In today's rapidly evolving digital landscape, organisations must leverage cutting-edge technologies to seamlessly navigate the complexities of modern business. It is important to note that a holistic approach to digital transformation can yield extraordinary results, fostering synergy across the ecosystem.

Good:

Businesses need to keep up with new technology or they'll fall behind. But the ones getting real results aren't just adopting tools in isolation. They're rethinking how their teams, processes, and systems work together.

Bad (over-formal email):

I wanted to take a moment to inform you that we will be transitioning our project management platform.
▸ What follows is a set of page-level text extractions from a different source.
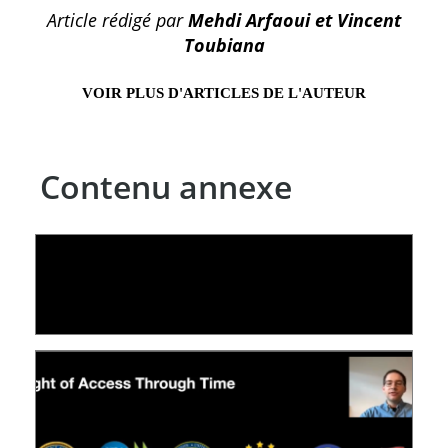
Article rédigé par
Mehdi Arfaoui et Vincent
Toubiana
VOIR PLUS D'ARTICLES DE L'AUTEUR
Contenu annexe
LE LINC
09 July 2026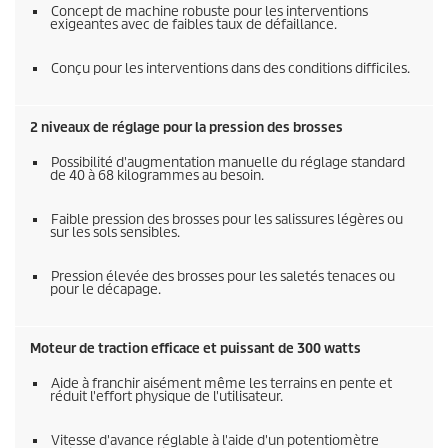
Concept de machine robuste pour les interventions
exigeantes avec de faibles taux de défaillance.
Conçu pour les interventions dans des conditions difficiles.
2 niveaux de réglage pour la pression des brosses
Possibilité d'augmentation manuelle du réglage standard
de 40 à 68 kilogrammes au besoin.
Faible pression des brosses pour les salissures légères ou
sur les sols sensibles.
Pression élevée des brosses pour les saletés tenaces ou
pour le décapage.
Moteur de traction efficace et puissant de 300 watts
Aide à franchir aisément même les terrains en pente et
réduit l'effort physique de l'utilisateur.
Vitesse d'avance réglable à l'aide d'un potentiomètre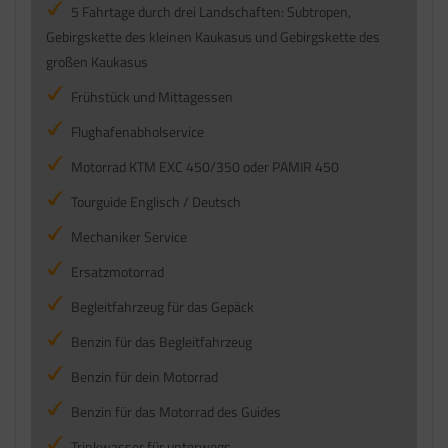
5 Fahrtage durch drei Landschaften: Subtropen,
Gebirgskette des kleinen Kaukasus und Gebirgskette des
großen Kaukasus
Frühstück und Mittagessen
Flughafenabholservice
Motorrad KTM EXC 450/350 oder PAMIR 450
Tourguide Englisch / Deutsch
Mechaniker Service
Ersatzmotorrad
Begleitfahrzeug für das Gepäck
Benzin für das Begleitfahrzeug
Benzin für dein Motorrad
Benzin für das Motorrad des Guides
Trinkwasser für unterwegs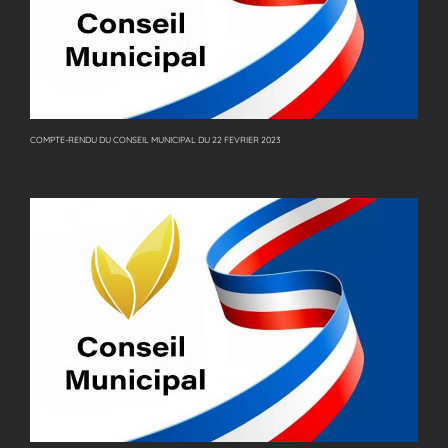
COMPTE-RENDU DU CONSEIL MUNICIPAL DU 22 FEVRIER 2023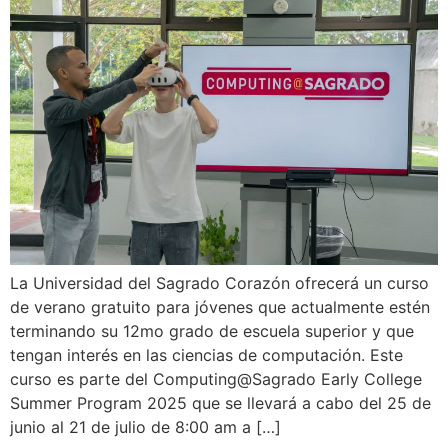
La Universidad del Sagrado Corazón ofrecerá un curso
de verano gratuito para jóvenes que actualmente estén
terminando su 12mo grado de escuela superior y que
tengan interés en las ciencias de computación. Este
curso es parte del Computing@Sagrado Early College
Summer Program 2025 que se llevará a cabo del 25 de
junio al 21 de julio de 8:00 am a […]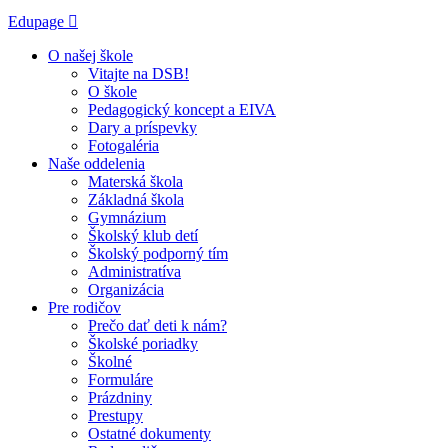
Edupage
O našej škole
Vitajte na DSB!
O škole
Pedagogický koncept a EIVA
Dary a príspevky
Fotogaléria
Naše oddelenia
Materská škola
Základná škola
Gymnázium
Školský klub detí
Školský podporný tím
Administratíva
Organizácia
Pre rodičov
Prečo dať deti k nám?
Školské poriadky
Školné
Formuláre
Prázdniny
Prestupy
Ostatné dokumenty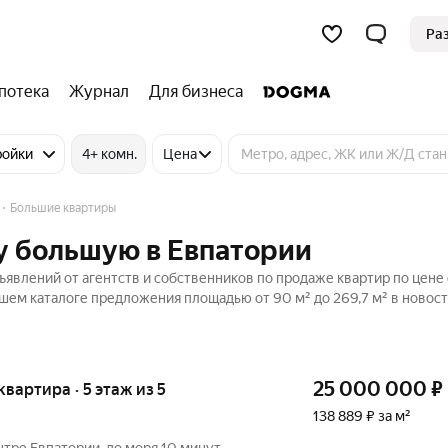
Ра
потека
Журнал
Для бизнеса
ройки
4+ комн.
Цена
Большие квартиры
у большую в Евпатории
явлений от агентств и собственников по продаже квартир по цене 
шем каталоге предложения площадью от 90 м² до 269,7 м² в новост
25 000 000
₽
квартира · 5 этаж из 5
138 889 ₽ за м²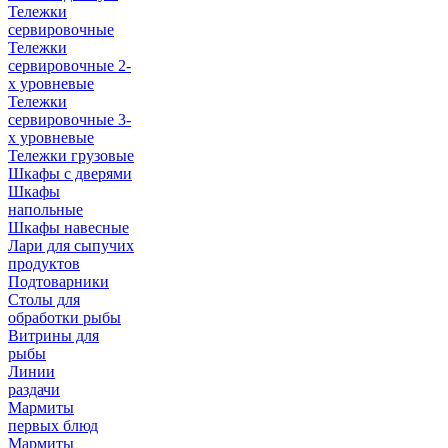
Тележки
сервировочные
Тележки
сервировочные 2-
х уровневые
Тележки
сервировочные 3-
х уровневые
Тележки грузовые
Шкафы с дверями
Шкафы
напольные
Шкафы навесные
Лари для сыпучих
продуктов
Подтоварники
Столы для
обработки рыбы
Витрины для
рыбы
Линии
раздачи
Мармиты
первых блюд
Мармиты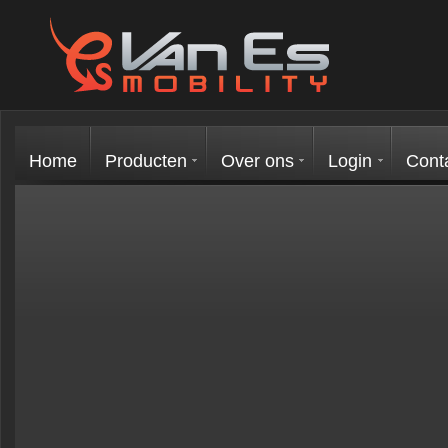
Home
Producten
Over ons
Login
Cont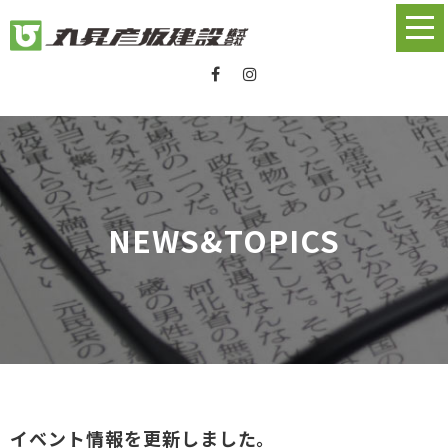
NEWS&TOPICS
イベント情報を更新しました。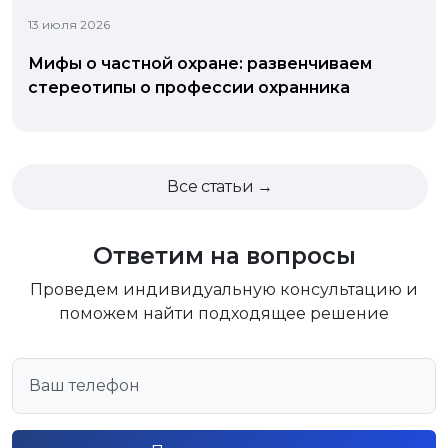
13 июля 2026
Мифы о частной охране: развенчиваем
стереотипы о профессии охранника
Все статьи →
Ответим на вопросы
Проведем индивидуальную консультацию и
поможем найти подходящее решение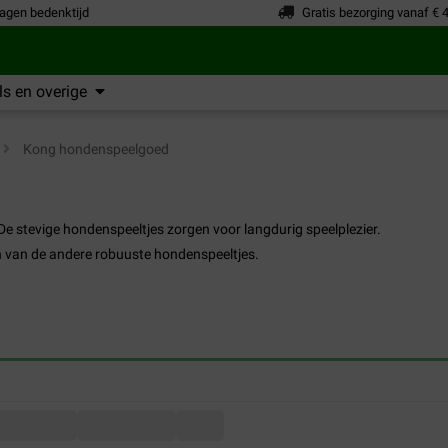
agen bedenktijd
Gratis bezorging vanaf € 
s en overige
>
Kong hondenspeelgoed
e stevige hondenspeeltjes zorgen voor langdurig speelplezier.
n van de andere robuuste hondenspeeltjes.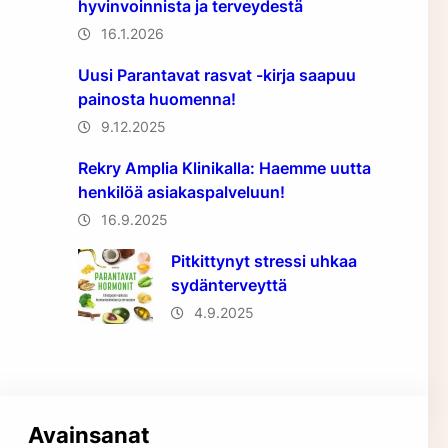
hyvinvoinnista ja terveydestä
16.1.2026
Uusi Parantavat rasvat -kirja saapuu
painosta huomenna!
9.12.2025
Rekry Amplia Klinikalla: Haemme uutta
henkilöä asiakaspalveluun!
16.9.2025
Pitkittynyt stressi uhkaa
sydänterveyttä
4.9.2025
Avainsanat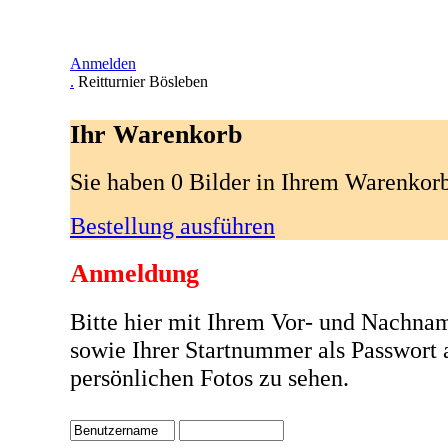
Anmelden
.
Reitturnier Bösleben
Ihr Warenkorb
Sie haben 0 Bilder in Ihrem Warenkor
Bestellung ausführen
Anmeldung
Bitte hier mit Ihrem Vor- und Nachna
sowie Ihrer Startnummer als Passwort
persönlichen Fotos zu sehen.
It is our belief that this change will significantly enhance our team's productivity and streamline our workflows.

Good (natural email):

Quick heads-up: we're switching from Jira to Linear next month. It's faster, simpler, and better suited to how we actually work. I'll send details next week.

Self-check

Before delivering any written output, scan it once for:

  1. Any banned words or phrases from the list above
  2. Em dashes
  3. American spellings (-ize, -or, -ense)
  4. Uncontracted "it is", "there is", "that is" in casual context
  5. Three or more consecutive sentences with the same structure

If you find a violation, fix it. Don't flag it to the reader or leave it with a correction note. Just deliver clean output.